Thursday, March 17, 2011
It's been a couple weeks since we got home now and I've settled back into my world, finally, as have the kids. That's not to say that there isn't a little backward looking on all of our parts. This morning Théa asked Liam, "Do you remember when we went and looked under the rocks for shells by the campground?" It's funny the memories their minds pull out, but that was a wonderful day. There was a little pool down past where our tent was perched that we could get to only by gravity defying scrambling - a train of flipflops skittering down the cliff, passing from one hand to the next. But once there, there was tidepooling galore, and a place we could swim amid the froth of cascading waves, and under the rocks, shells. We brought home quite a few and I'd like to make them into a mobile or something to hang by the window. Later in the visit, Théa, Chris and I went back down there a couple times and swam in the froth, getting pulled back and forth by the waves like riding the most gentle swing, Théa squealing at the vats of foam. It was a special spot. There are so many memories like that - but they have all blended into this collective feeling of joy that I was able to spend that time with them, and the feeling seems to have followed us home.
It is spring break right now and the kids have been with me all week.

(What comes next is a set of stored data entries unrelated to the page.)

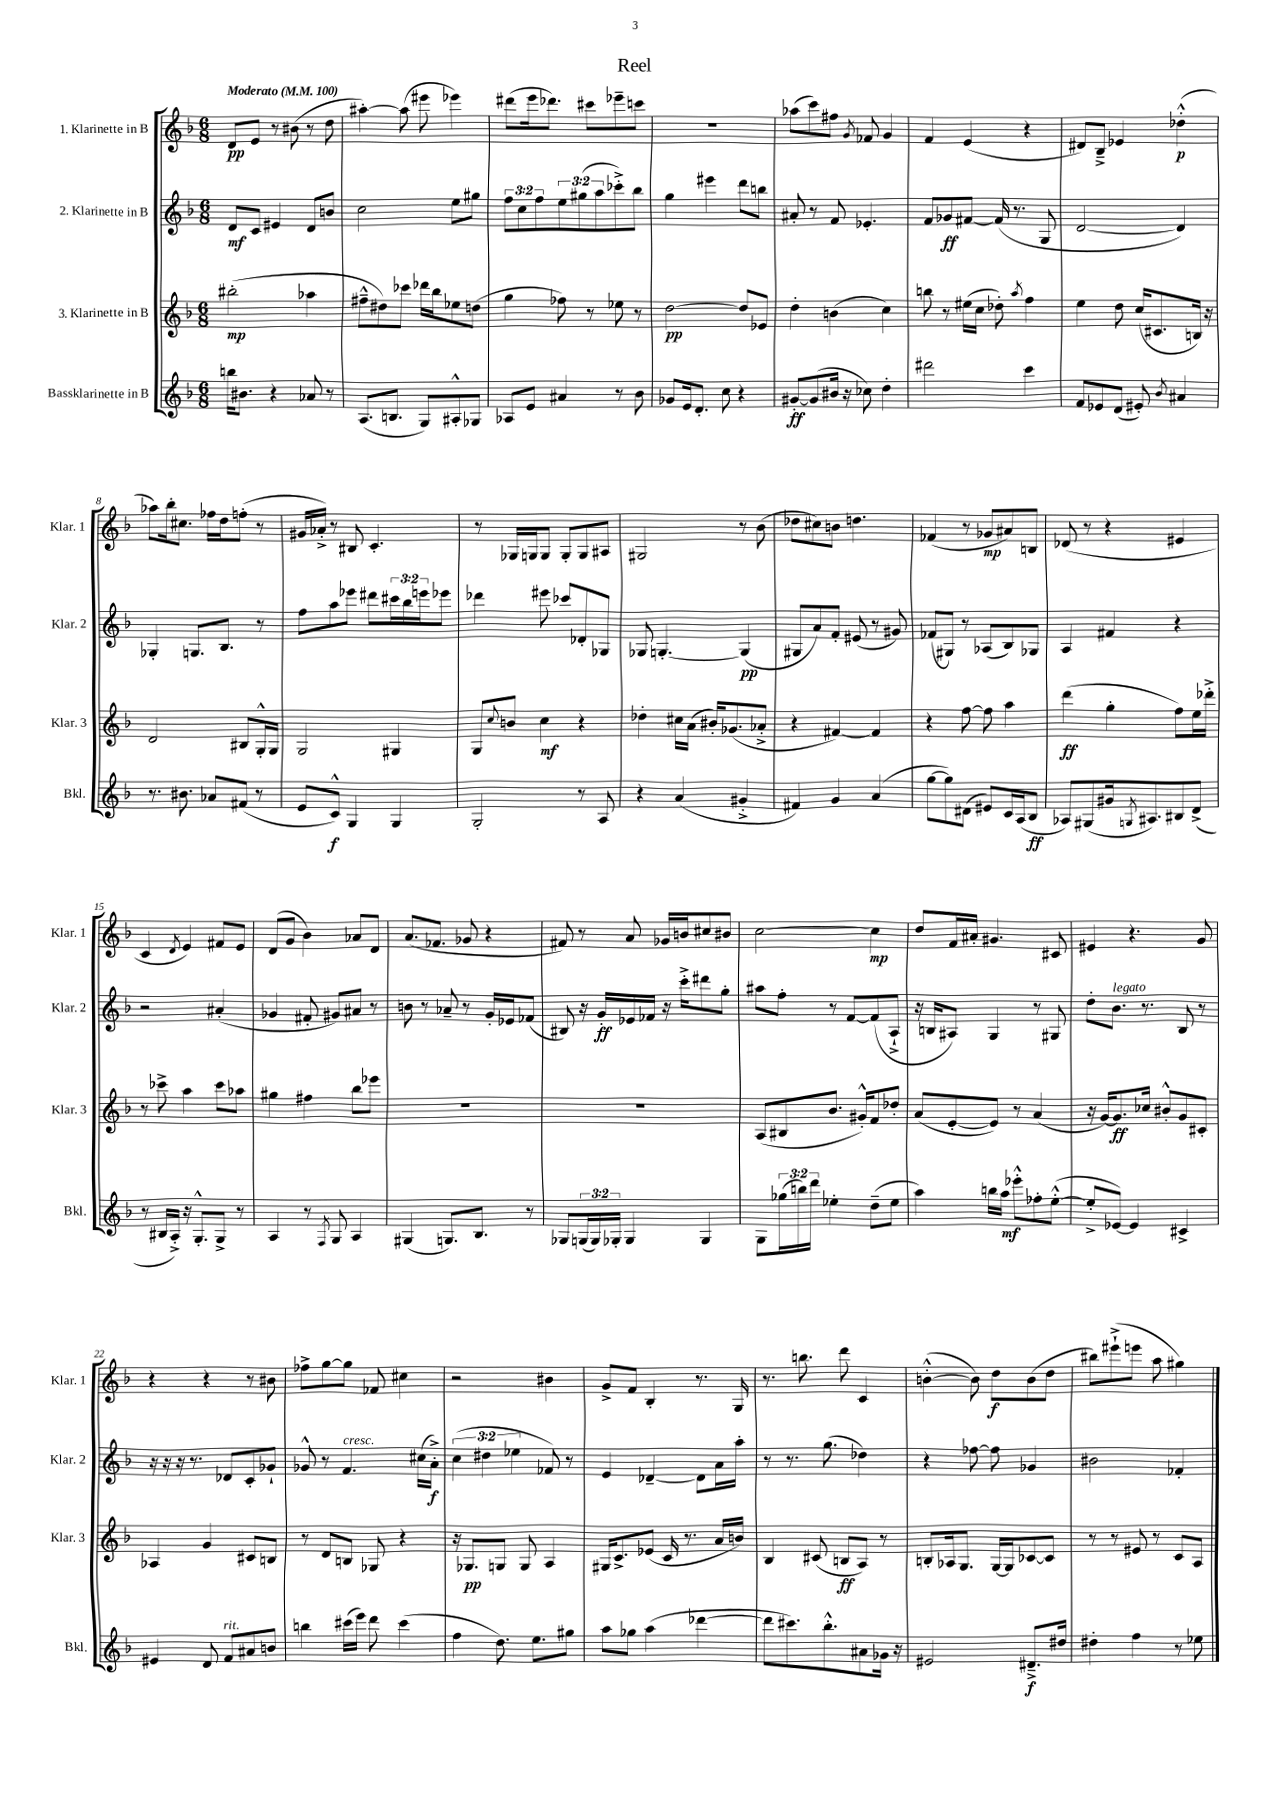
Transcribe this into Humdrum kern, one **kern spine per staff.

**kern	**kern	**kern	**kern
*staff4	*staff3	*staff2	*staff1
*clefG2	*clefG2	*clefG2	*clefG2
*k[b-]	*k[b-]	*k[b-]	*k[b-]
*M6/8	*M6/8	*M6/8	*M6/8
*MM100	*MM100	*MM100	*MM100
16bb	(2bb#'	8d	8d
8.b#	.	.	.
.	.	8c	8e
4r	.	4e#	8r
.	.	.	(8b#
8a-	4aa-	8d	8r
8r	.	8b	8dd
=	=	=	=
(8.A	8ff#~^^	2cc	[4aa#')
.	8dd#)	.	.
8.B	.	.	.
.	8ccc-	.	(8aa#]
8G)	16ddd-	.	8eee#
.	16bb-	.	.
8A#'^^	8ee-	8ee	4eee-)
8G-	(8dd	8gg#	.
=	=	=	=
8A-	4gg	12ff	(8ddd#
.	.	12cc	.
8e	.	.	16eee
.	.	12ff	.
.	.	.	8.ddd-)
4a#	8ff-)	12ee	.
.	.	(12gg#	.
.	8r	.	8ccc#
.	.	12aa	.
8r	8ee-	8ccc-'^)	8eee-~
8b-	8r	8bb-	8ccc
=	=	=	=
8g-	[2dd	4gg	2.r
16e	.	.	.
8.d'	.	.	.
.	.	4eee#	.
8cc	.	.	.
4r	8dd]	8ddd	.
.	8e-	8bb	.
=	=	=	=
[8g#'	4dd'	8a#'	(8aa-
(8g#]	.	8r	8ccc)
16b#	(4b	8f	8ff#
16r	.	.	.
.	.	.	8qg
8cc-)	.	4.e-'	8f-
4dd'	4cc)	.	4g
=	=	=	=
2ddd#	8bb	8f	4f
.	8r	8g-	.
.	(16ee#	[8f#	(4e
.	16cc	.	.
.	8dd-')	(16f#]	.
.	.	8.r	.
.	8qaa	.	.
4ccc	4ff	.	4r
.	.	8G	.
=	=	=	=
8f	4ee	[2d	8d#)
8e-	.	.	8B-~^
(8d	8dd	.	4e-
8e#')	(16cc	.	.
.	8.c#	.	.
8qb-	.	.	.
4a#	.	4d])	(4dd-'^^
.	16B)	.	.
.	16r	.	.
=	=	=	=
8.r	2d	4G-'	8aa-)
.	.	.	16bb-'
8.b#	.	.	8.cc#
.	.	8.G	.
8a-	.	.	16ff-
.	.	8.B-	16dd
(8f#	8B#	.	(8ff'
8r	16G'^^	8r	8r
.	16G	.	.
=	=	=	=
8e	2G	8ff	16g#
.	.	.	16a-'^)
8c^^)	.	8aa	8r
4G	.	8eee-	8B#
.	.	8ddd#	4.c'
4G	4G#	24ccc#	.
.	.	24bb-	.
.	.	24eee	.
.	.	8eee-	.
=	=	=	=
2G'	8G	4ddd-	8r
.	8qqcc	.	.
.	8b	.	16G-
.	.	.	16G
.	4cc	8eee#	8G
.	.	8ccc-	8G'
8r	4r	8d-'	8G
8A	.	8G-	8A#
=	=	=	=
4r	4dd-'	8G-	2G#
.	.	[4.G'	.
(4a	16cc#	.	.
.	(16a	.	.
.	16b#')	.	.
.	(8.g-	.	.
4g#'^	.	(4G]	8r
.	8a-'^	.	(8b-
=	=	=	=
4f#)	4r	8G#	8dd-
.	.	8a)	8cc#)
4g	[4f#)	8f'	8b
.	.	(8e#	4.dd
(4a	4f#]	8r	.
.	.	8g#)	.
=	=	=	=
[8gg	4r	(8f-	(4f-
8gg])	.	8G#)	.
(8d#	[8ff	8r	8r
8e#)	8ff]	(8A-	8g-
16c	4aa	8B-)	8a#)
(16A	.	.	.
8B-	.	8G-	8B
=	=	=	=
8A-)	(4ddd	4A	(8d-
(8G#	.	.	8r
16g#	4gg'	4f#	4r
8qG	.	.	.
8.A#)	.	.	.
8B#	8ff)	4r	4e#
(8d^	16ee	.	.
.	16ddd-'^	.	.
=	=	=	=
8r	8r	2r	4c
16B#	8ccc-^	.	.
16A'^)	.	.	.
.	.	.	8qd
16r	4aa	.	4e)
8.G'^^	.	.	.
8G^	8ccc-	(4a#'	8f#
8r	8aa-	.	8e
=	=	=	=
4A	4gg#	4g-	(8d
.	.	.	8g
8r	4ff#	8f#'	4b-)
8qF	.	.	.
8G	.	8g#)	.
4A	8bb-	8a#	8a-
.	8eee-	8r	8d
=	=	=	=
(4G#	2.r	8b	(8.a
.	.	8r	.
.	.	.	8.f-
8.G)	.	8a-~	.
.	.	8r	8g-
8.B-	.	.	.
.	.	16g'	4r
.	.	16e-	.
8r	.	(8f-	.
=	=	=	=
8G-	2.r	8B#)	8f#)
(24G	.	16r	8r
24G)	.	.	.
.	.	16g'	.
24G-'	.	.	.
4G-	.	16e-	8a
.	.	16f-	.
.	.	16r	16g-
.	.	16ccc'^	16b
4G-	.	8ddd#	8cc#
.	.	8gg'	8b#
=	=	=	=
8G	(8A	8aa#	[2cc
(24gg-	8B#	8ff'	.
24bb)	.	.	.
24ddd	.	.	.
4ee-'	8.b-	8r	.
.	.	[8f	.
.	16g#'^^)	.	.
(8dd~	8f	(8f]	4cc]
8ee-	8dd-'	8A`^	.
=	=	=	=
4aa)	(8a	16r	8dd
.	.	16B	.
.	[8e'	8A#)	16f
.	.	.	16a#'
16bb	8e])	4G	4.g#
16aa	.	.	.
8eee-'^^	8r	.	.
8ff-'	(4a	8r	.
([8ee'^^	.	8G#	8c#
=	=	=	=
8ee'^]	16r	8dd'	4e#
.	[16g)	.	.
[8e-)	8.g]	8.b-	.
4e-]	.	.	4.r
.	16cc-	8.r	.
.	8b#'^^	.	.
4c#^	8g	8B-	.
.	8c#'	8r	8g
=	=	=	=
4e#	4A-	16r	4r
.	.	16r	.
.	.	16r	.
.	.	8.r	.
8d	4g	.	4r
8f	.	8d-	.
8a#	8c#	8c'	8r
8b	8B	8g-`	8b#
=	=	=	=
4bb	8r	8g-^^	8ff-^
.	8d	8r	[8gg
(16ccc#	8B	4.f	8gg]
16eee)	.	.	.
8ddd	8G-	.	8f-
(4ccc#	4r	.	4cc#
.	.	(16cc#	.
.	.	16a'^)	.
=	=	=	=
4ff	16r	(6cc	2r
.	8.G-	.	.
.	.	6dd#	.
8.dd)	8G	.	.
.	.	6ee-	.
.	8G	.	.
8.ee	.	.	.
.	4A	8f-)	4b#
8gg#	.	8r	.
=	=	=	=
8aa	16G#	4e	8g^
.	8.c^	.	.
8gg-	.	.	8f
(4aa	(8e-	[4d-~	4B-'
.	16c	.	.
.	8.r	.	.
[4ddd-	.	8d-]	8.r
.	16a	16a	.
.	16b)	16aa'	16G
=	=	=	=
8ddd-]	4B-	8r	8.r
8.ccc#)	.	8.r	.
.	.	.	8.bb
.	(8c#	.	.
8.bb-'^^	.	(8.gg	.
.	8B	.	8ddd
8a#	8A)	4dd-)	4c
16g-	8r	.	.
16r	.	.	.
=	=	=	=
2e#	8B'	4r	([4b'^^
.	16A-	.	.
.	8.G	.	.
.	.	[8ff-	8b])
.	[16G	8ff-]	8dd
.	16G]	.	.
8.d#~^	[8c-	4g-	(8b
.	8c-]	.	8dd
16dd#	.	.	.
=	=	=	=
4dd#'	8r	2b#	8bb#)
.	8r	.	(8eee#`^
4ff	8e#	.	8eee
.	8r	.	8aa
8r	8c	4f-'	4gg#)
8ee-	8A	.	.
==	==	==	==
*-	*-	*-	*-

It's funny but the time in Hawaii really shifted something for me. I've slowed down and I'm enjoying them a lot more. Their little quirks and silliness - even their squabbles. I don't quite know why it all is that much more amusing now - my patience seems to have extended quite a bit. Not to say there aren't moments, but... I'm just happy to have my warm, comfortable home, the kids pingponging through it, and the chance to tell them how much I love them. Gratitude - perhaps that's what I have discovered. As the world unfolds and images fill my screen of devastation elsewhere that surpasses my capacity to grasp, I feel endless gratitude, for my children, my life in Alaska, my friends. We really do have the opportunity to view situations in whatever light we cast them, and I choose rosy.